»»

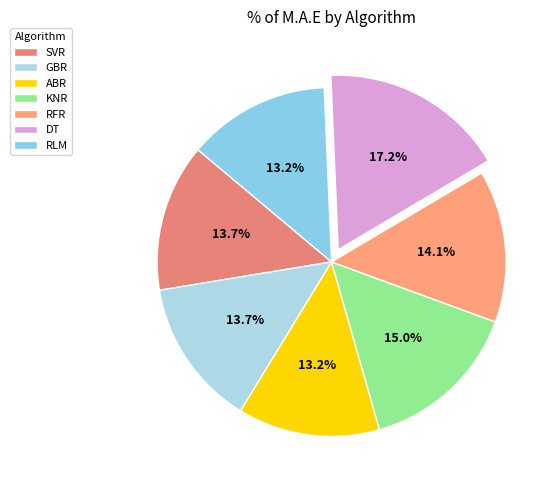

What is the largest slice in the pie chart?

DT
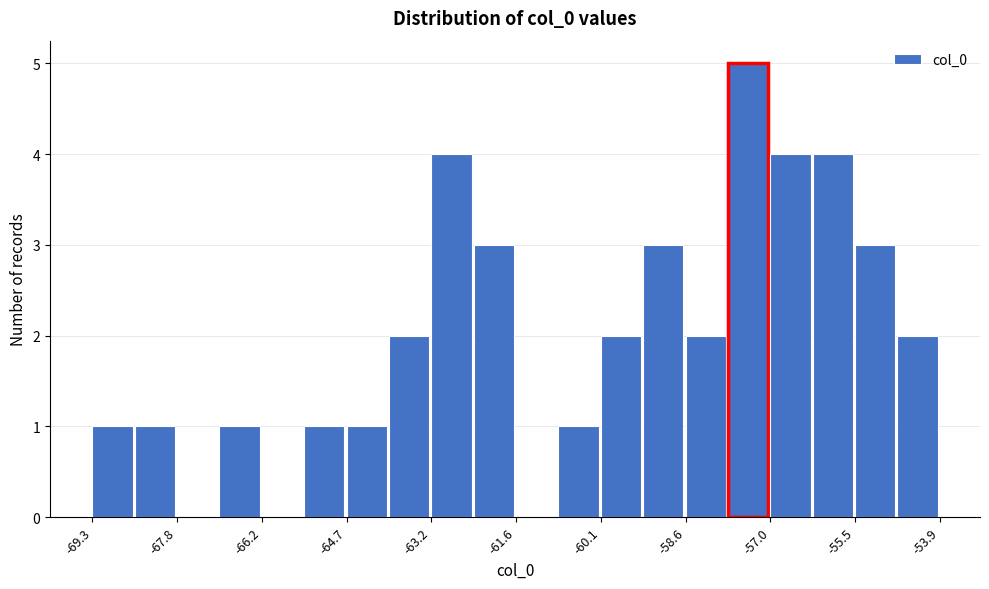

Read against the x-axis, roughly where is the centre of the tallest bar?

-57.4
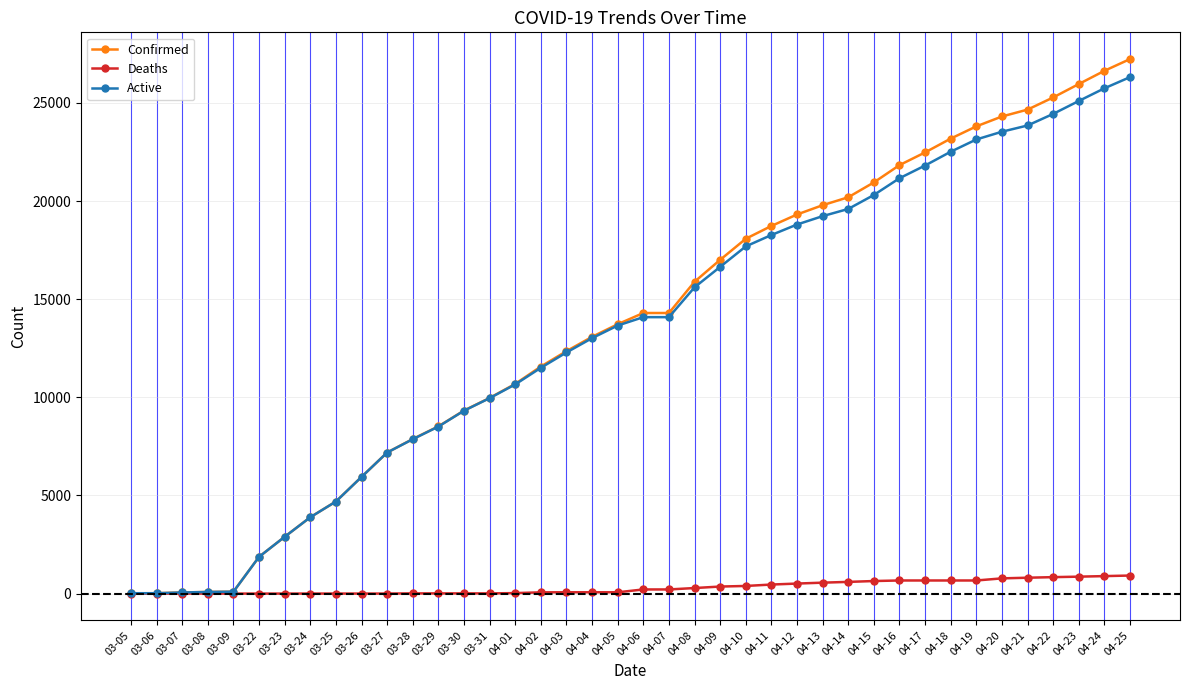

What is the maximum value for Active?

26311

««

- Exercise directions: Copy the listing above word for word, but leave out the pictures.

- Worked solution:
What is the largest slice in the pie chart?

DT

Read against the x-axis, roughly where is the centre of the tallest bar?

-57.4

What is the maximum value for Active?

26311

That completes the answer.